Dr. Hussain, we’re going to spend most of this conversation talking about advanced prostate cancer. But before we move on, would you give us a brief overview of the stages of prostate cancer?

Dr. Hussain:

Absolutely. So, with any cancer, we count sort of like four stages. But I would say in prostate cancer the biggest thing is when the cancer is newly diagnosed, which could be confined to the prostate or locally advanced, meaning the cancer has gotten outside the capsule of the prostate but still within that pelvic region.

There is the group of patients who have pelvic lymph nodes at time of diagnosis. And of course, that is the patients who have systemic disease, which would be technically stage four. Now, the systemic disease implies any abnormality that is found on scans that is beyond the public region. So, that could be lymph nodes in the back of the belly. That could be thoracic lymph nodes. That could be neck nodes. That could be lung lesions, of course, or bone, or liver.

Now, the most common area where the cancer goes to is really – when we talk about metastatic disease – is the bone. And then lymph is another area where the cancer goes to. Prostate cancer that is confined to the prostate is curable in the vast majority of patients. There is a category of men who undergo surgery or radiation, and then their PSA begins to go up afterwards.

And this is what we call biochemical relapse. And this is a situation where we know that, in all likelihood obviously, especially of the patients who have had their prostate out, that the cancer has spread. With the current imagine, a good chunk of times, we do not find anything because we’re able to pick up PSA that goes from undetectable to 0.2 to 0.3, but there’s not enough cancer to show up on the scans. We’re hoping, obviously, the better scans, the PET Axumin scan, the PSMA scans are going to help us to identify sites of metastases.

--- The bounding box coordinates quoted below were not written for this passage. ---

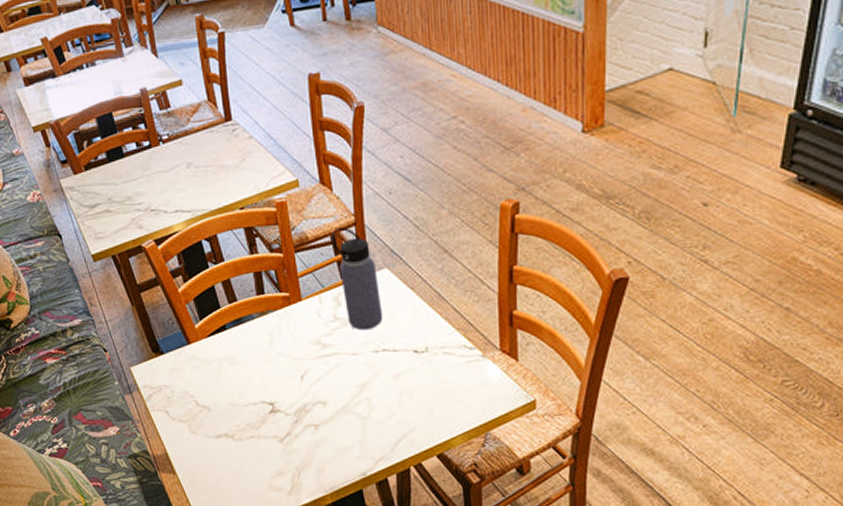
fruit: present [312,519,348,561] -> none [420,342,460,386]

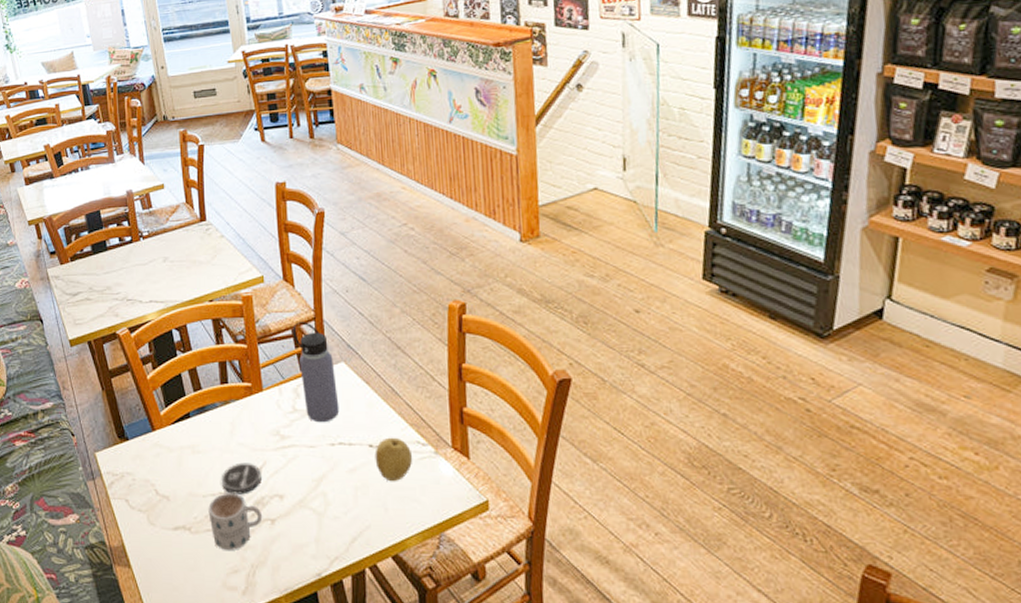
mug: none [250,401,306,455] -> present [208,493,263,550]
coaster: none [261,372,303,403] -> present [221,462,262,495]
fruit: none [420,342,460,386] -> present [375,437,413,482]

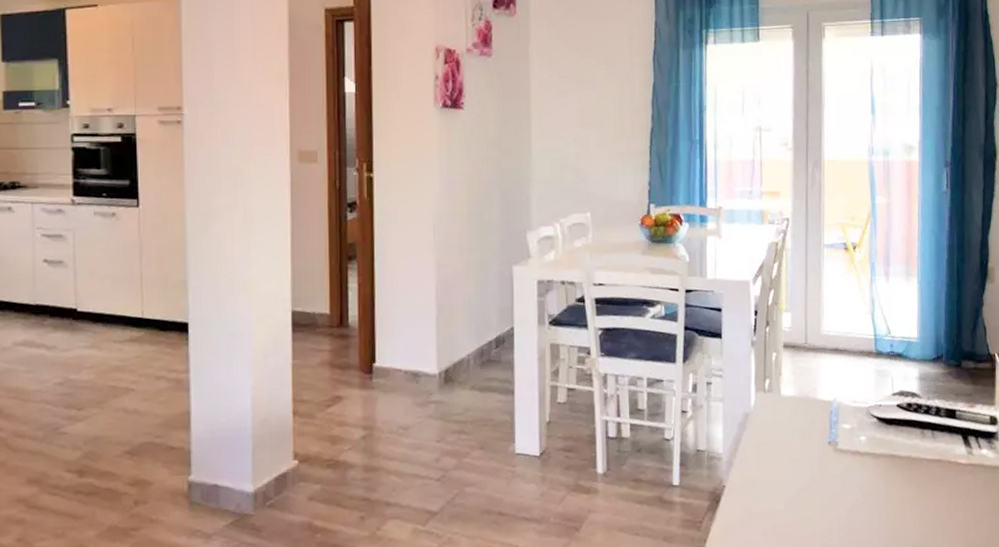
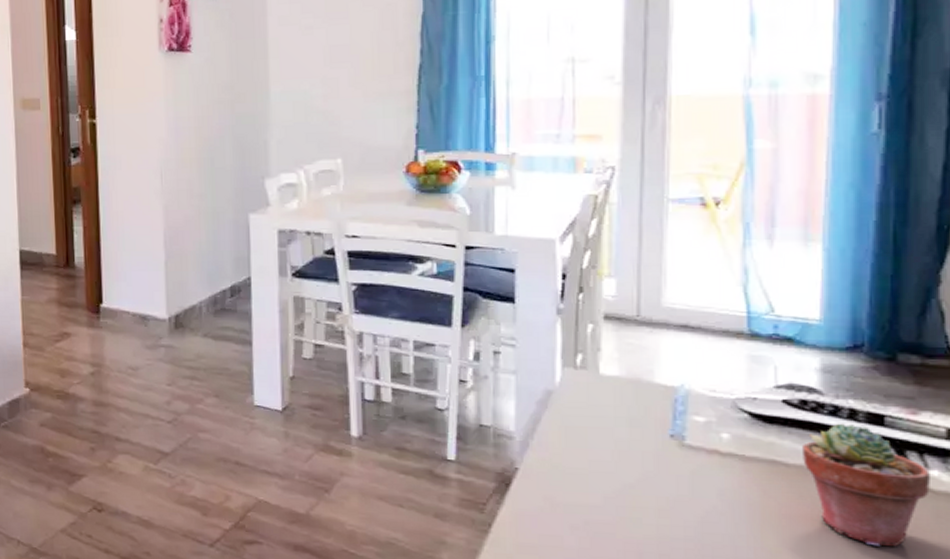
potted succulent: none [910,419,982,515] -> present [803,423,930,547]

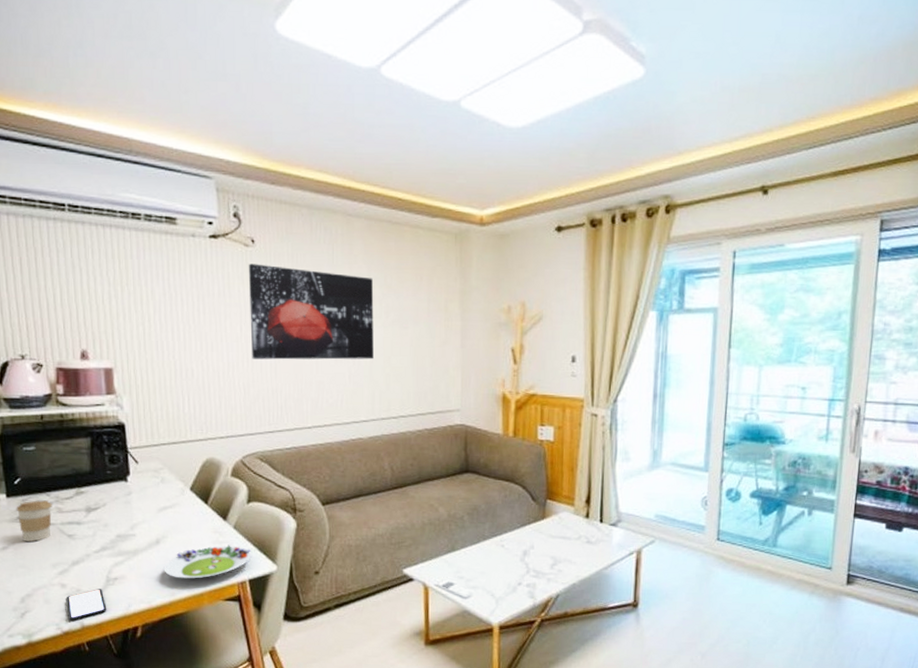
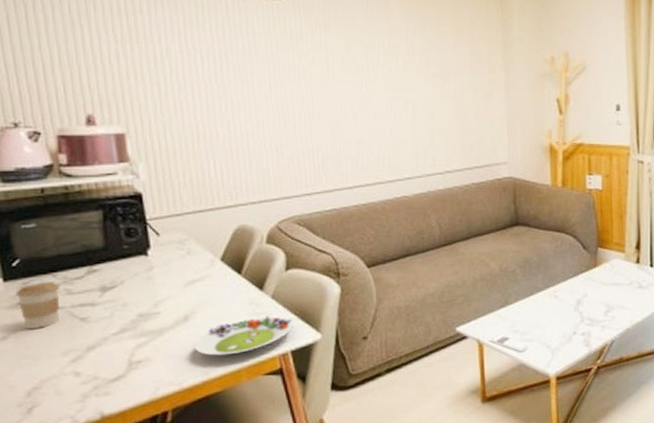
smartphone: present [67,589,107,621] -> none [82,374,131,411]
wall art: present [248,263,374,360] -> none [275,17,415,118]

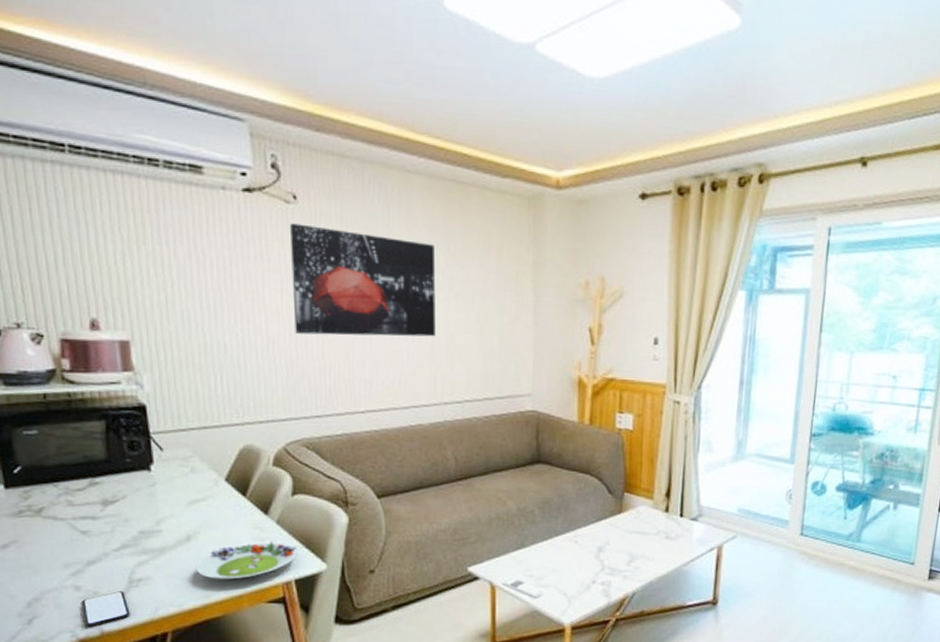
coffee cup: present [15,282,60,329] -> none [17,491,61,539]
smartphone: none [82,374,131,411] -> present [82,591,130,627]
wall art: none [275,17,415,118] -> present [289,223,436,337]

But this is a group of men where if there is no cancer visible and the only thing we’re dealing with is PSA that’s going up, if they’ve had surgery, then

there’s room for what we call salvage therapy with radiation and hormonal treatment. The case is a bit different if there’s only just the prostate – if radiation was given previously. And of course, we talked about metastatic disease.

Katherine:

Once someone has been diagnosed, what tests are used to help understand the aggressiveness of their disease and their overall prognosis?

Dr. Hussain:

Well, I think there is different basic things, as in, what was the extent of the cancer? How did it look under the microscope? And what is the PSA levels? So, these are the general things. There are different sort of genomic panels that the urologist will use to kind of decipher and other things to kind of help with figuring out aggressiveness and things like that. What I would say is this, is a patient who is diagnosed and has a cancer, and at a minimum has what we consider a Gleason 7 prostate cancer – so, that’s the scoring system that is done with the original Gleason score, or the new patterns where it’s talking about intermediate risk to high risk – to me, this is a cancer that needs to be treated.

And again, that’s all to do with if a person has other comorbidities, they have some other terminal condition that’s a separate story. But talking generically, that would be when we would recommend. And these are the patients that are generally not seen by the medical oncologist. They’re seen by the urologist, and then they can refer them to radiation oncology also for consultation.